In today’s globalised world, an increasing number of people own real estate in more than one country at any one time.
As a result, there has been an increase in the number of people who have both an Australian Will and a Will in a foreign country to dispose of real estate owned by them. The intention (subject to the manner in which the Wills are drafted) is usually for the foreign Will to dispose of real estate in that foreign country and for the Australian Will to dispose of all other assets of that person.
However, if you first make an Australian Will that only deals with your assets in Australia, and later make a second foreign Will that states that it revokes all previous Wills and deals solely with your real estate in that other country, what is the status of your Australian Will?

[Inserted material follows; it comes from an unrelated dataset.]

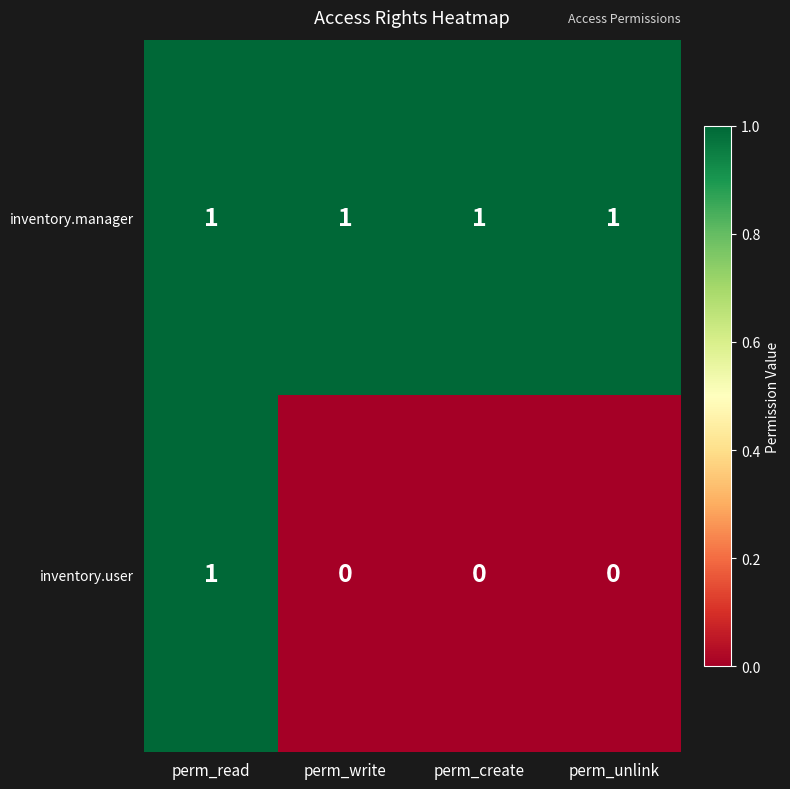

Which series has the largest range (max minus min)?

inventory.user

Has your Australian Will been revoked by the later foreign Will?
This interesting predicament has been considered by the Australian Courts, which have set out principles to reduce the uncertainty that this creates and have determined that the question of whether a later Will revokes an earlier Will ultimately depends on the intention of the Will-maker: did he or she intend to revoke the earlier Will?
In Australia, in so far as real estate is concerned, such issues are generally referred to the law of the place where that real estate is situated (the legal principle of ‘lex situs’).
It has also been recognised since the 19th century that a general revocation clause in a Will (e.g., ‘I hereby revoke all Wills heretofore made by me and declare this to be my last Will’) is not sufficient of itself to revoke a prior Will if the Court is satisfied that the Will-maker did not intend by the later Will to revoke the earlier Will.
In determining the intention of the Will-maker, the Courts will look at a variety of factors, including:
- whether the Australian Will deals only with your Australian estate;
- whether the foreign Will deals only with your real estate in the foreign country;
- whether the later Will is sufficient by its terms to cause a revocation of the earlier Will (which is a question of interpretation of the foreign Will by the Courts);
- whether the foreign Will was ever intended to affect the Australian Will (which is to be determined as a matter of evidence according to Australian probate law);
- whether the foreign Will was made in the language of that country and not in English; and
- the terms of both Wills and the circumstances of their execution and signing.
The practical significance of this is that, if you own assets in Australia and also own foreign real estate, it is imperative that you obtain competent estate planning advice so as to avoid the risk that, at a later time, either your Australian or your foreign Will is deemed to have been revoked, when your intention and estate planning objectives may be clearly otherwise.